[Data to examine — start]

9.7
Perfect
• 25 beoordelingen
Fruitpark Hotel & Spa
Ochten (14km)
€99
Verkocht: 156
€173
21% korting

[Data to examine — finish]

Exercise: Retype each record, matching it exactly.

Output of the task:
9.7
Perfect
• 25 beoordelingen
Fruitpark Hotel & Spa
Ochten (14km)
€99
Verkocht: 156
€173
21% korting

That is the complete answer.